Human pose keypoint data

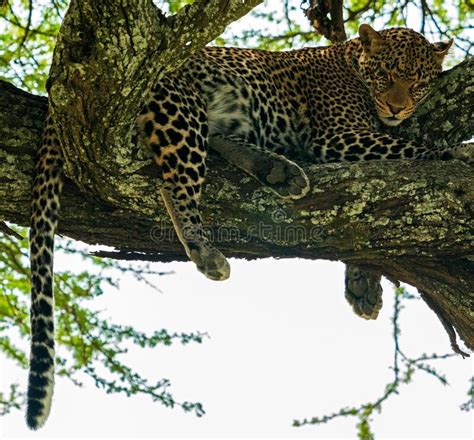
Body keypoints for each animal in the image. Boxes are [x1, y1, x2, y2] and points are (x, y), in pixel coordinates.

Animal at [25, 24, 466, 430]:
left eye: (418, 82)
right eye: (387, 74)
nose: (396, 109)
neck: (351, 60)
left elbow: (363, 223)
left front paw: (364, 286)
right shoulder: (338, 137)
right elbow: (409, 150)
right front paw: (455, 153)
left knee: (216, 141)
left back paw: (279, 171)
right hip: (179, 110)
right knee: (173, 185)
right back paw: (207, 252)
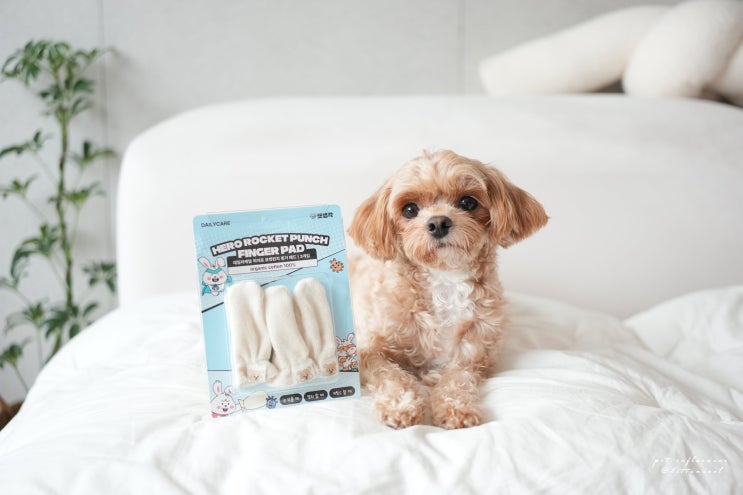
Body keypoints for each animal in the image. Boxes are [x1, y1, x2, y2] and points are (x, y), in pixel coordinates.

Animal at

How to complete this task>
Make an exact copy of only those lines that run from the line with "right shoulder: (338, 137)" through the end of the records, excluding pictures.

Result for this task>
right shoulder: (338, 137)
right elbow: (409, 150)
right front paw: (455, 153)
left knee: (216, 141)
left back paw: (279, 171)
right hip: (179, 110)
right knee: (173, 185)
right back paw: (207, 252)
Body keypoints for each animal in the image. Boxes are [x1, y1, x2, y2] and points are (x, y), in pixel coordinates.

Animal at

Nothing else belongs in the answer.